Corelab Seminar
2020-2021

Georgios Amanatidis
On the existence and approximation of EFX allocations

Abstract.
We consider the classic problem of fairly allocating indivisible goods among agents with additive valuation functions. We first explore the connection between maximum Nash welfare (MNW) and envy-freeness up to any good (EFX) and establish that an MNW allocation is always EFX if there are at most two possible values for the goods, whereas this is no longer true for three or more distinct values. As a notable consequence, this proves the existence of EFX allocations for this restricted class of valuation functions. We further present a novel algorithm for efficiently constructing EFX allocations in this setting.

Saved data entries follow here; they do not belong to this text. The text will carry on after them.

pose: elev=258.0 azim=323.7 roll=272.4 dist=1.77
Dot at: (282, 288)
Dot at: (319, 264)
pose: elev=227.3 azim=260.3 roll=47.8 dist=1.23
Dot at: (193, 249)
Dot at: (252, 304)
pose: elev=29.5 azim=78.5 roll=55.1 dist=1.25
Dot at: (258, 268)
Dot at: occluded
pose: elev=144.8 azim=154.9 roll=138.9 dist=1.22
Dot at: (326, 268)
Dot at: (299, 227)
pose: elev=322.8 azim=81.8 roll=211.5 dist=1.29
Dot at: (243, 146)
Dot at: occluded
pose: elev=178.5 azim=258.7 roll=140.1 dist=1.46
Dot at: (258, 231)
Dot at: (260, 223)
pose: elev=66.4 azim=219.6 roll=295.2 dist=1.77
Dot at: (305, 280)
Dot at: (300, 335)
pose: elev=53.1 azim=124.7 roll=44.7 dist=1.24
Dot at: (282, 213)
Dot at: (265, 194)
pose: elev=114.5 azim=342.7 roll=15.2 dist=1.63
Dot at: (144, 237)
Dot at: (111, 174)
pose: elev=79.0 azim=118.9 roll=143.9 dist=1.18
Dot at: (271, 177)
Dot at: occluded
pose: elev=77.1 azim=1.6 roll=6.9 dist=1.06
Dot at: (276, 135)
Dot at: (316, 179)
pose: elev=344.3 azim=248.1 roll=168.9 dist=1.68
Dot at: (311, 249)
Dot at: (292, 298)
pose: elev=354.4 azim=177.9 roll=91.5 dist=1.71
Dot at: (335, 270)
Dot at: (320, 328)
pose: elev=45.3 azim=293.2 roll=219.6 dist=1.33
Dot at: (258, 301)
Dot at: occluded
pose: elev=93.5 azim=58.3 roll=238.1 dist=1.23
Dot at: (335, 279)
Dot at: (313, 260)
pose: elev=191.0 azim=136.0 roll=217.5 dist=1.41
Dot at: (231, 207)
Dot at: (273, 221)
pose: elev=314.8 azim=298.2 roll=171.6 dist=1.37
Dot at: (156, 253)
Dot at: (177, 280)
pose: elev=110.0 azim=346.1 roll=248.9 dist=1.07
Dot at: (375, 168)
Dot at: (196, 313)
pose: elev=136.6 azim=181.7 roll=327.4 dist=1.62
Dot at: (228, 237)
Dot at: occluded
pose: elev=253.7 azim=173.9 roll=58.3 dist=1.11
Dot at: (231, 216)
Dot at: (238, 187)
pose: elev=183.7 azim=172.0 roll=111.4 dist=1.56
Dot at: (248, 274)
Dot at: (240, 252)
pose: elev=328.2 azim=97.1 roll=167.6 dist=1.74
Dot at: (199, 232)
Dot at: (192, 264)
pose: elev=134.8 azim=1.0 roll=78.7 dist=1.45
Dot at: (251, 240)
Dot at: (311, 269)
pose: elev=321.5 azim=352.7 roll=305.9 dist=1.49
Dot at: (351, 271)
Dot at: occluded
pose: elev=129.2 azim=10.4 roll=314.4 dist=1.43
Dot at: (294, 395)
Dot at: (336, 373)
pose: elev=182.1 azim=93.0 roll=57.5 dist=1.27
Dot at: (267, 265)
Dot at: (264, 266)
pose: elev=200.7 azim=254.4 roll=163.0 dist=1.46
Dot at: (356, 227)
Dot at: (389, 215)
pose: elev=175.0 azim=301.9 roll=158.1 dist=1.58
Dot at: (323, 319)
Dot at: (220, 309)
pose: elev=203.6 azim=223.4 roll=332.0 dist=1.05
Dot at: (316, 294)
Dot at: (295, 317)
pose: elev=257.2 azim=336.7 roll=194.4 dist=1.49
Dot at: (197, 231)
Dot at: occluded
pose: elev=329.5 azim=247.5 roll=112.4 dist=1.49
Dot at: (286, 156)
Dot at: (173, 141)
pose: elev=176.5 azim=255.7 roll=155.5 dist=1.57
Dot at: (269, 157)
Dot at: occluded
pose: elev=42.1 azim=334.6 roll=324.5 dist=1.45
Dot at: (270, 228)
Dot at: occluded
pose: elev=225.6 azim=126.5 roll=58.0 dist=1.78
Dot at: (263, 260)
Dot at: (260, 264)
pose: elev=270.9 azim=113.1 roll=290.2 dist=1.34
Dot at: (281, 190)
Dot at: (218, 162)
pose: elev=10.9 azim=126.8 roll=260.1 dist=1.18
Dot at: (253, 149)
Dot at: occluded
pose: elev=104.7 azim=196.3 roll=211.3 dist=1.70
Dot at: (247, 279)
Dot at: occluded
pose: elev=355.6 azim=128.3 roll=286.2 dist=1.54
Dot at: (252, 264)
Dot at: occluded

For general additive valuation functions, we propose a simple 0.618-approximation algorithm for computing EFX allocations which turns out to have good guarantees with respect to other fairness notions as well (EF1, MMS, PMMS, GMMS). We finally show that EFX allocations always exist when the number of goods does not exceed the number of agents by more than two.

This talk is based on:
G. Amanatidis, G. Birmpas, A. Filos-Ratsikas, A. Hollender, A. A. Voudouris: Maximum Nash Welfare and Other Stories About EFX. Proceedings of the 29th International Joint Conference on Artificial Intelligence, IJCAI 2020: 24-30 (2020)
and
G. Amanatidis, E. Markakis, A. Ntokos: Multiple birds with one stone: Beating 1/2 for EFX and GMMS via envy cycle elimination. Theoretical Computer Science 841: 94-109 (2020)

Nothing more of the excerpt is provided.